My response? Good! It’s about time we had to deal with this giant tar-baby of out-of-control spending. It will be painful. It will be ugly. It is necessary. I do not take any pleasure in seeing turmoil in the lives of our government employees, but it is time to face this giant. The private sector has been dealing with its fiscal disaster since 2008 while our government has been on a spending spree. Government employees cannot escape their own “bubble” forever. Whether we like it or not, a government financial earthquake is coming. Let’s relieve its pressure and feel its shocks now before things get any more damaging.
Will we resolve this crisis before sequestration sets in? I am absolutely convinced we will not. Will we go into financial meltdown? I am convinced we will not – at least not yet. Congress will find another stop-gap to buy a little more time while they rack up even more debt. I just don’t believe our grid-locked and financially ignorant (in the purest sense of that word) Congress will summon the resolve to deal with this problem.

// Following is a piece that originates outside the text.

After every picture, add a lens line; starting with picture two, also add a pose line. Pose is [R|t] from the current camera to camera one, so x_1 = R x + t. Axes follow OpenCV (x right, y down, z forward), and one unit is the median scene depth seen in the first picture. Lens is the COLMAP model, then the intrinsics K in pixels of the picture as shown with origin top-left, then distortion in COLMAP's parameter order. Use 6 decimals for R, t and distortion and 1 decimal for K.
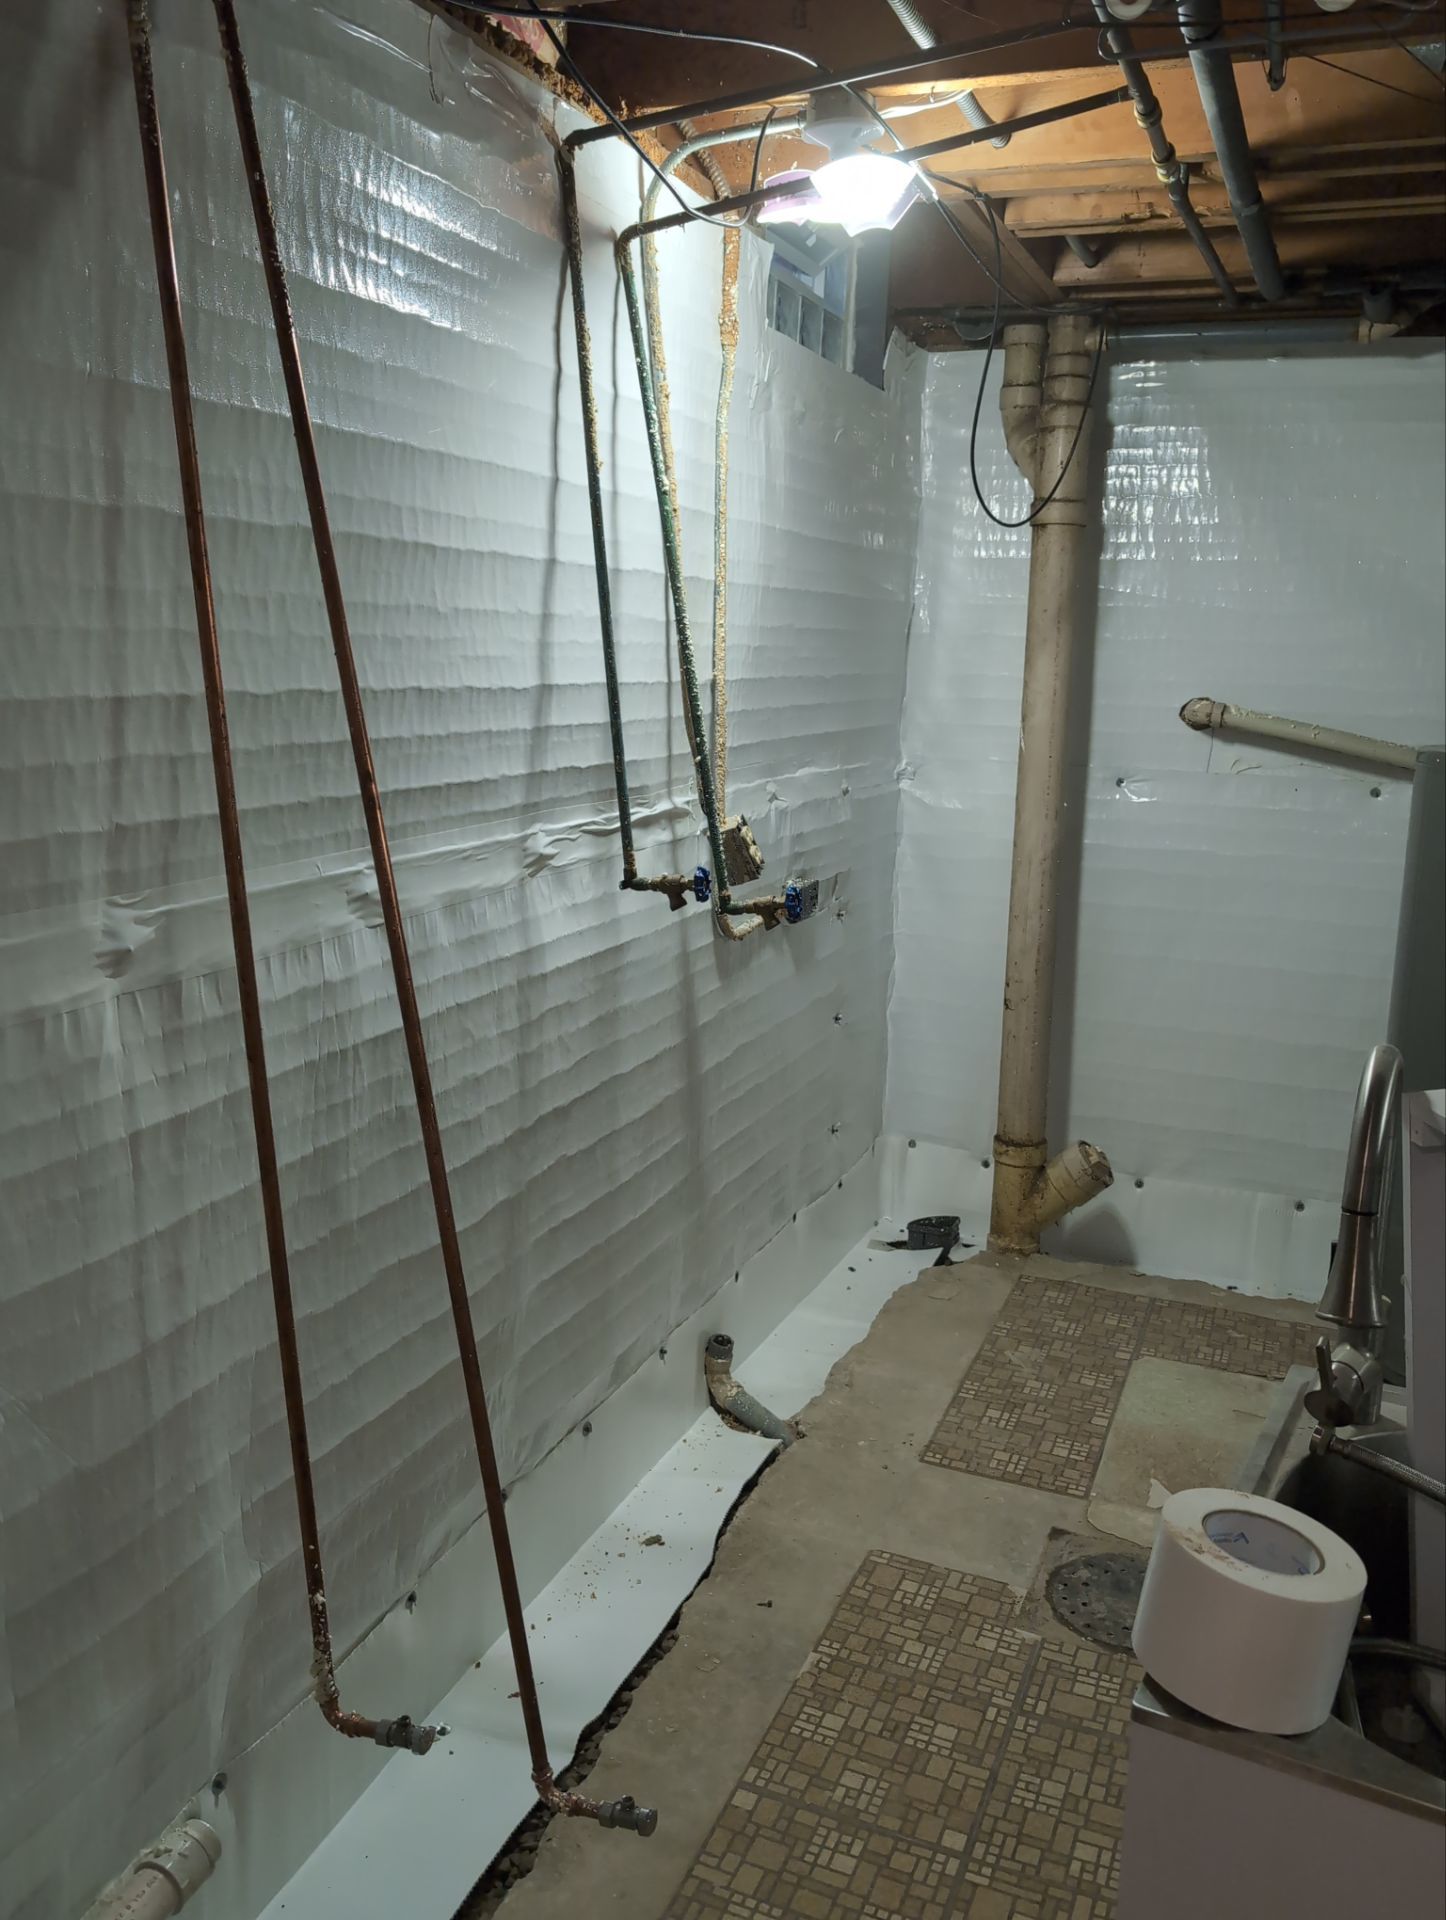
lens RADIAL K [[1598.3, 0, 723.0], [0, 1598.3, 960.0], [0, 0, 1]] dist [0.030719, -0.034856]
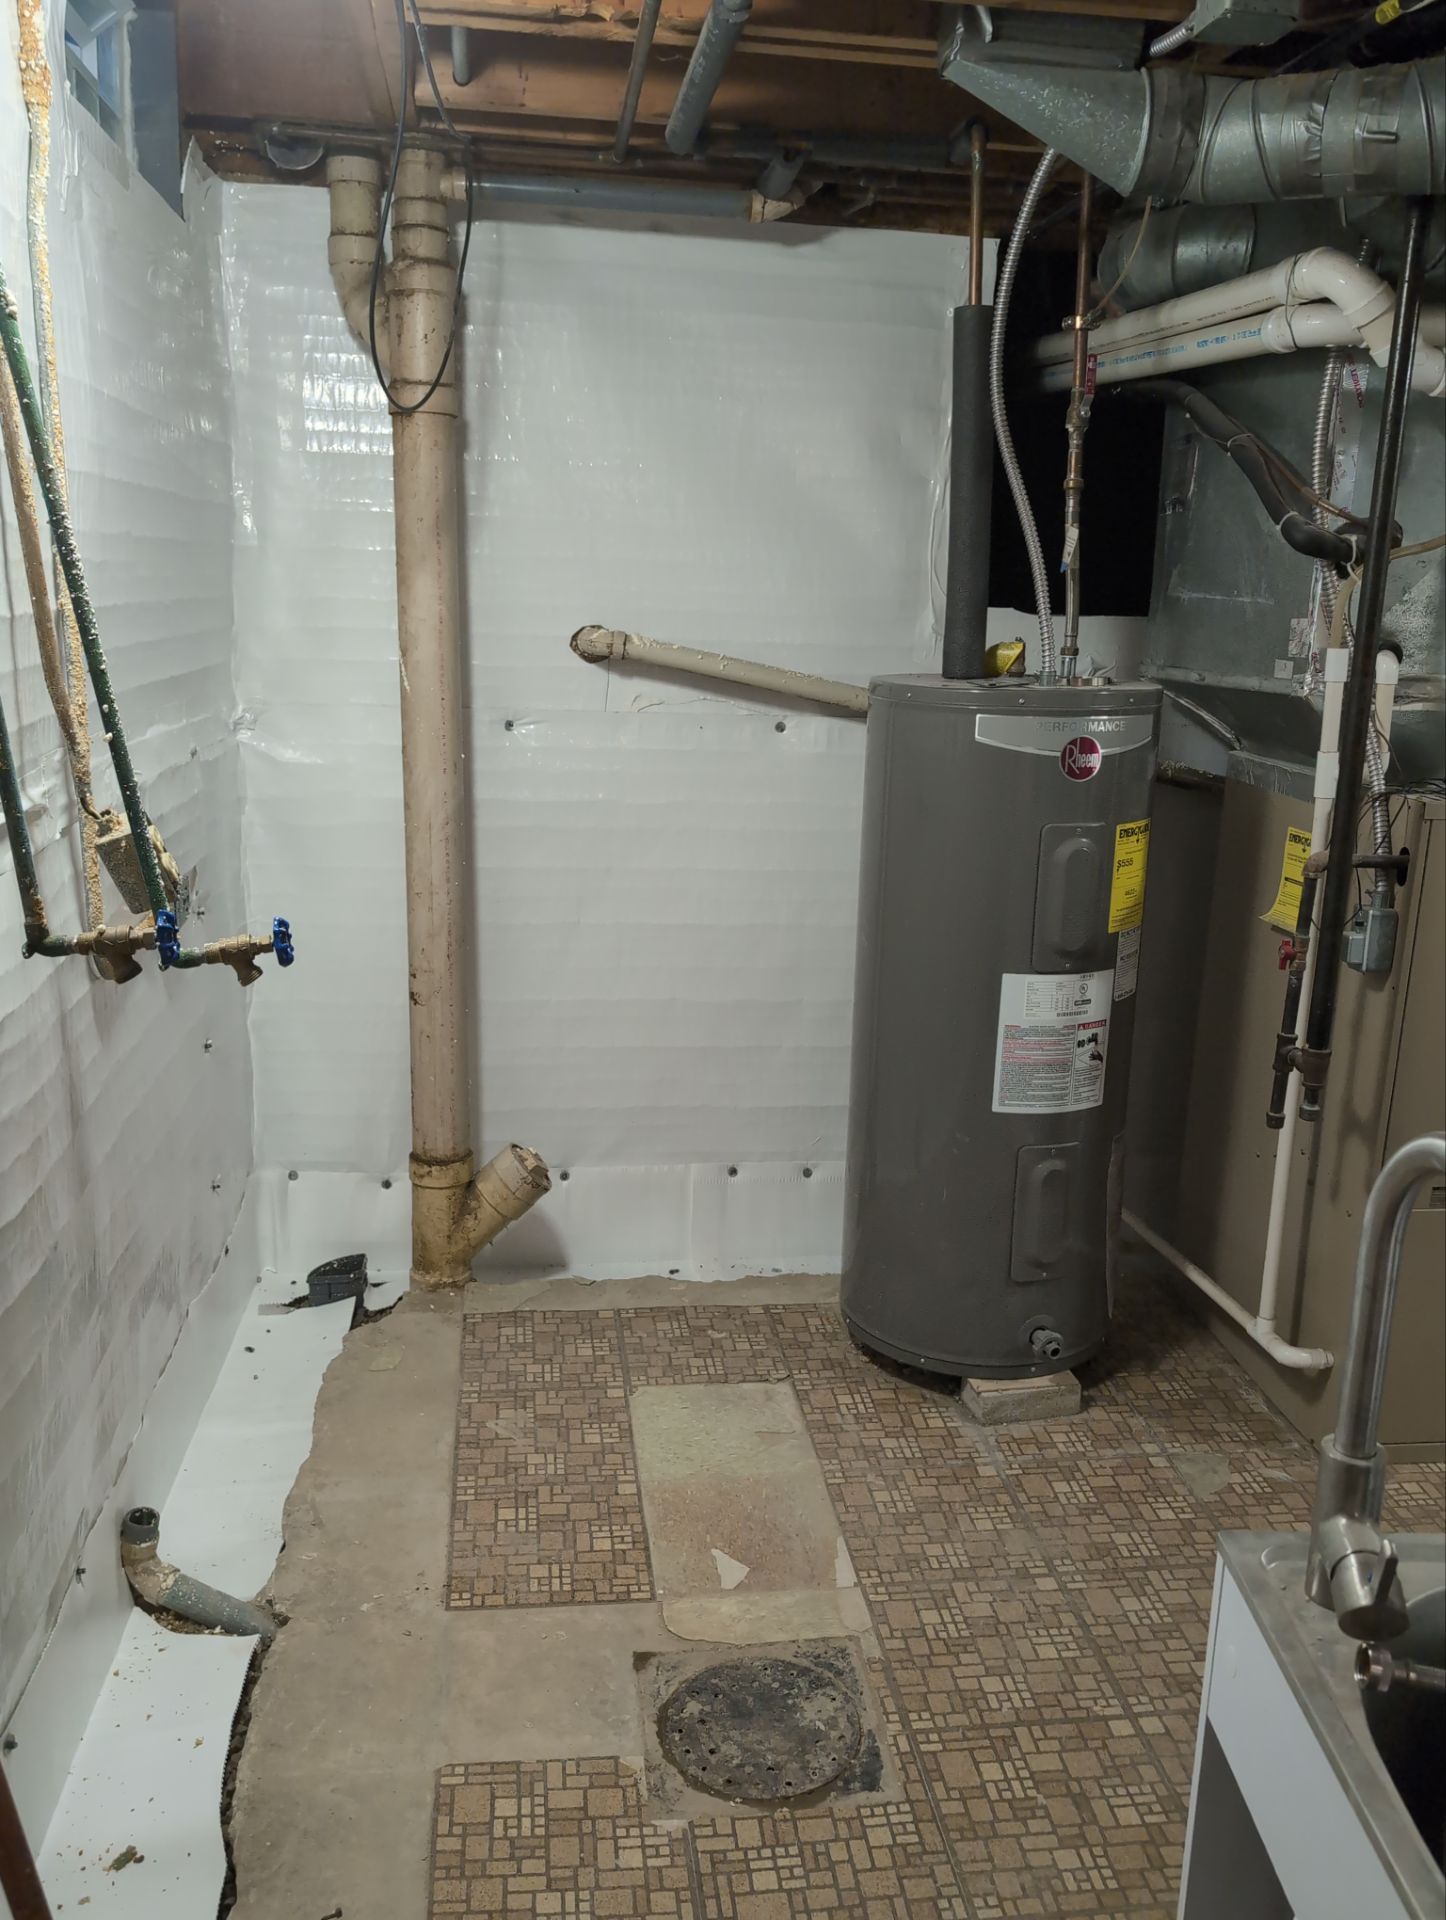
lens RADIAL K [[1598.3, 0, 723.0], [0, 1598.3, 960.0], [0, 0, 1]] dist [0.030719, -0.034856]
pose [[0.871812, -0.113396, 0.476535, -0.082349], [0.088995, 0.993312, 0.073555, -0.042394], [-0.481689, -0.021717, 0.876073, 0.209052]]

What’s a citizen to do? For the stout of heart, you might consider buying double-short options on the Dow and baling out in a couple of weeks at the height of the coming crisis. This 14,000+ bubble in the DJIA is about to burst in the short term. Long term, I’m not sure quite what to do, but I am convinced that I had better be figuring it out. I believe our day of national fiscal reckoning is fast approaching. Would sequestration wreck the country? Maybe, but I am convinced we are wrecked anyway without similar or even greater levels of cuts made by design. Any budget proposal that isn't talking about budget cuts in the trillions annually is no budget proposal at all. That's one thing we should all be pushing Congress for.